### Textausschnitt
---
Gül kritisiert deutsches Einwandererrecht

Geschrieben von: am 20. Sep 2011 um 7:15

In der FAZ ist zum Staatsbesuch des türkischen Präsidenten, Abdullah Gül, zu lesen:

Insbesondere wendet sich die Türkei gegen die Regelung, wonach künftige Ehepartner aus der Türkei vor ihrer Einreise deutsche Sprachkenntnisse nachweisen müssen. Für die Bundesregierung sagte Staatsministerin Maria Böhmer, die Kritik entbehre jeder Grundlage. „Deutschkurse sind von unmittelbarem Nutzen für die Zuwanderer“, sagte sie. Auch Wulff sagte, insbesondere türkische Frauen dürften wegen mangelnder Sprachkenntnisse „nicht in einer Parallelgesellschaft verharren.“

Seltsam. Japanische und amerikanische Ehefrauen dürfen das aber. Die Kritik von Gül ist berechtigt und die deutsche Presse informiert unzureichend über die ungleiche und ausgrenzende Gesetzeslage in der Bundesrepublik. Und wieso darf es keine Parallelgesellschaften geben? Stellen etwa die 6500 Japaner in Düsseldorf ein Problem dar, die seit 50 Jahren einen eigenen Stadtteil (Japantown) prägen und auch nicht daran denken, deutsch zu lernen, nur um sich mit den rheinischen Frohnaturen verständigen zu können?
---
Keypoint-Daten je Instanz
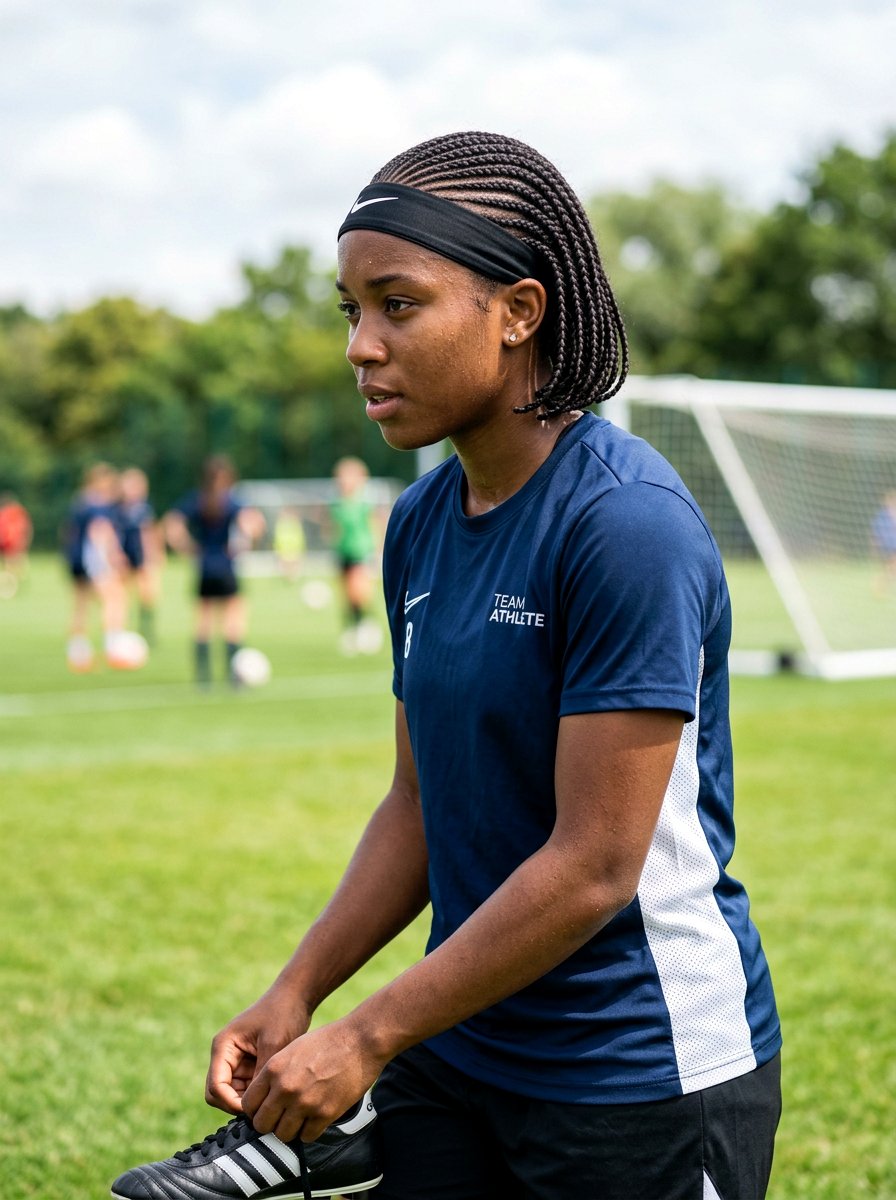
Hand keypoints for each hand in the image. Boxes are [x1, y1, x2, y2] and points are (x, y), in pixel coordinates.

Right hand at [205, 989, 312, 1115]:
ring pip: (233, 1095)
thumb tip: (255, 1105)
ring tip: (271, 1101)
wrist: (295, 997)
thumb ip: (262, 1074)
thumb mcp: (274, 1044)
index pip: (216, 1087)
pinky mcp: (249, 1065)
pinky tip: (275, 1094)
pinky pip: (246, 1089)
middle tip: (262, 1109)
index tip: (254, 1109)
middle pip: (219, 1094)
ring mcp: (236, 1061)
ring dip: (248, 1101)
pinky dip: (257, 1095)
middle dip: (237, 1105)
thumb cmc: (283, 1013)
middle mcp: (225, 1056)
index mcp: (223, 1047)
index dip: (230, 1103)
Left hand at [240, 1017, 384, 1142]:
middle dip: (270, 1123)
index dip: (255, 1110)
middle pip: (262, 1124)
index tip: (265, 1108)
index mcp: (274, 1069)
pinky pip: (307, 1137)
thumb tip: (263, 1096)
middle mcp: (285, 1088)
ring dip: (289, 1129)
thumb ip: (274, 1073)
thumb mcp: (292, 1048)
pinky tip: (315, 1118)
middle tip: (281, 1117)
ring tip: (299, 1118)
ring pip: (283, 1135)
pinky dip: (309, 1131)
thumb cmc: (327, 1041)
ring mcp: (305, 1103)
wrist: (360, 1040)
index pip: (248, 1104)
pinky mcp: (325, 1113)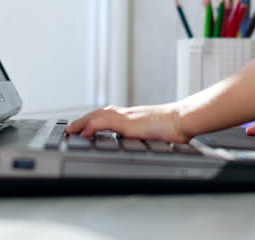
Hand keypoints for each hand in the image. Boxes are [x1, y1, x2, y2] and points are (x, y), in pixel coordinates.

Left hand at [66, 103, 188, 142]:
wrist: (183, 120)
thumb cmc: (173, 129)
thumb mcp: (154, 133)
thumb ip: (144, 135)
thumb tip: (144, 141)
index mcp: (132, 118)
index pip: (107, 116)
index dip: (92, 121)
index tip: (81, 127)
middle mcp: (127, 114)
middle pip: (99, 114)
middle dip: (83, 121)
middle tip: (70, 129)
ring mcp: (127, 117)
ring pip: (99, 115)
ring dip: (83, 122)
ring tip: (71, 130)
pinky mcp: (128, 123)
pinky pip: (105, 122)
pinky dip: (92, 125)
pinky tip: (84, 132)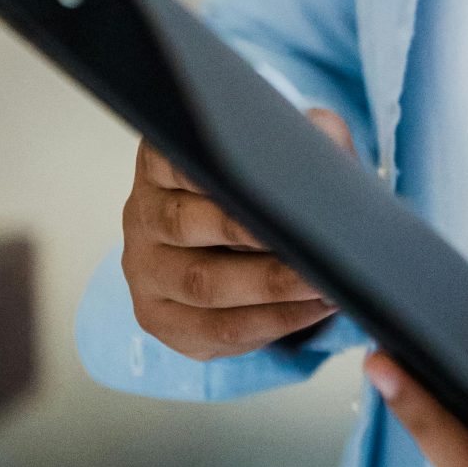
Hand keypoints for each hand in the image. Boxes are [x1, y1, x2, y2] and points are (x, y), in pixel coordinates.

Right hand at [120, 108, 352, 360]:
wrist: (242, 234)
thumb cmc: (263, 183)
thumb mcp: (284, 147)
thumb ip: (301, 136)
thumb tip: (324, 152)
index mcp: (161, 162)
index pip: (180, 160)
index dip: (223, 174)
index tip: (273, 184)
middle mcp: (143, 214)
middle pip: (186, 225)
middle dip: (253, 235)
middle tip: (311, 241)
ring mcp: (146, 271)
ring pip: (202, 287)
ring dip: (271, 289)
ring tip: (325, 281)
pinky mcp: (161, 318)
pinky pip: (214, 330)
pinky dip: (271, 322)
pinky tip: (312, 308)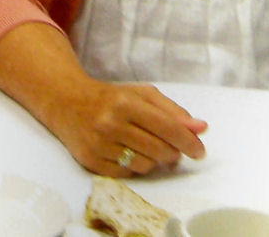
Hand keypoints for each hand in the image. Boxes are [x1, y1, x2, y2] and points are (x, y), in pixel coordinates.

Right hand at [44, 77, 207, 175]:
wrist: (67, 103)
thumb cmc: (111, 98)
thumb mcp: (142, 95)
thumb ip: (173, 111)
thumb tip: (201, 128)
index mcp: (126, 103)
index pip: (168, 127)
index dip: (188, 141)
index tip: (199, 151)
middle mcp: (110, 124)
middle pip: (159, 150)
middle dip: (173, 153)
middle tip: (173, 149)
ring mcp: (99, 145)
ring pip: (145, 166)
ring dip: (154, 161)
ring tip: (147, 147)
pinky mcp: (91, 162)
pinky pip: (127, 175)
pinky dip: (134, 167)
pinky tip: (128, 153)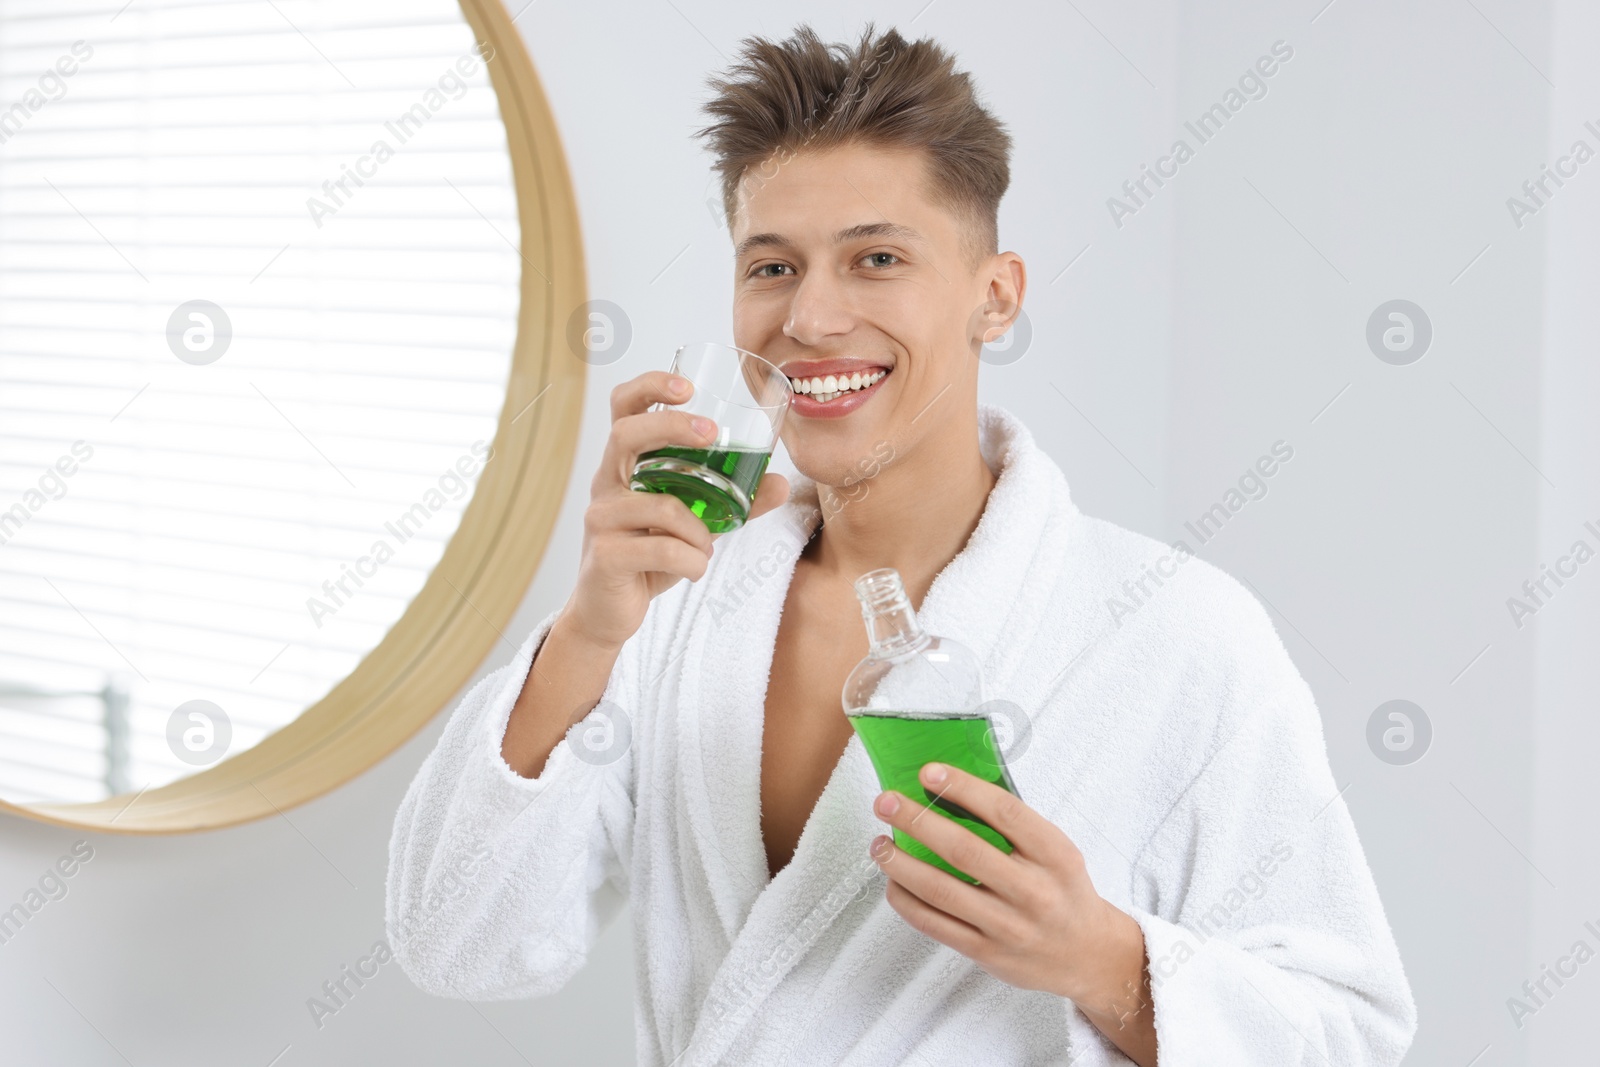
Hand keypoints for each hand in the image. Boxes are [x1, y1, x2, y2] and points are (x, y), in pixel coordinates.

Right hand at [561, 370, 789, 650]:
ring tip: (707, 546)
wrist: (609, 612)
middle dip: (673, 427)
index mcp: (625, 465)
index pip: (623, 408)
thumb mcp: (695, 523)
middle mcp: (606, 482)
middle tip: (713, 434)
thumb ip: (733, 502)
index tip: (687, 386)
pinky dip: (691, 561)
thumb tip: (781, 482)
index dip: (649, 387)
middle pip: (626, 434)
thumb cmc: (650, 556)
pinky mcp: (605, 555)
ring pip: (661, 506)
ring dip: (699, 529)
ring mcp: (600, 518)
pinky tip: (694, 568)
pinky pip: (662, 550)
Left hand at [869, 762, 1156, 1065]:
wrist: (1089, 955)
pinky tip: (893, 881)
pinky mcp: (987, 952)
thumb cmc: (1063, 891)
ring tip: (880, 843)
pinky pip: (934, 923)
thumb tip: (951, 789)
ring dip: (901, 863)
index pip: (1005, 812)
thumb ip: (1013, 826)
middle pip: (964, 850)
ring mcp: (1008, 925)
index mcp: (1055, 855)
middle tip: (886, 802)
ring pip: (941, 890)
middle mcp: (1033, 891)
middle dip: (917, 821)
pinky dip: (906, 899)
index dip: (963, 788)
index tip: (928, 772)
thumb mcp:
---
### Deine Aufgaben
A – Gib den Text über Güls Kritik ab den Worten „Seltsam. Japanische und“ bis einschließlich „verständigen zu können?“ wieder und ersetze dabei „Düsseldorf“ durch „Köln“.
B – Führe den Text über Güls Kritik nach seinem letzten Satz fort.
Das Material spielt hierbei keine Rolle.

### Die Antworten
A –
Seltsam. Japanische und amerikanische Ehefrauen dürfen das aber. Die Kritik von Gül ist berechtigt und die deutsche Presse informiert unzureichend über die ungleiche und ausgrenzende Gesetzeslage in der Bundesrepublik. Und wieso darf es keine Parallelgesellschaften geben? Stellen etwa die 6500 Japaner in Köln ein Problem dar, die seit 50 Jahren einen eigenen Stadtteil (Japantown) prägen und auch nicht daran denken, deutsch zu lernen, nur um sich mit den rheinischen Frohnaturen verständigen zu können?

B –
Die Sprache ist nur ein Teil, wenn nicht gar das letzte Glied einer Integrationskette. Ihr voraus geht immer die Parallelgesellschaft. Nur Deutschland hat erst spät das Bewusstsein erlangt, ein Einwanderungsland zu sein und weigert sich auch, die Erfahrungen und Erkenntnisse aus Migrationsbewegungen zu Rate zu ziehen. Stattdessen dient aller politischer Einsatz der Abwehr des Fremden, sofern es ökonomisch nicht irgendwie verwertbar ist.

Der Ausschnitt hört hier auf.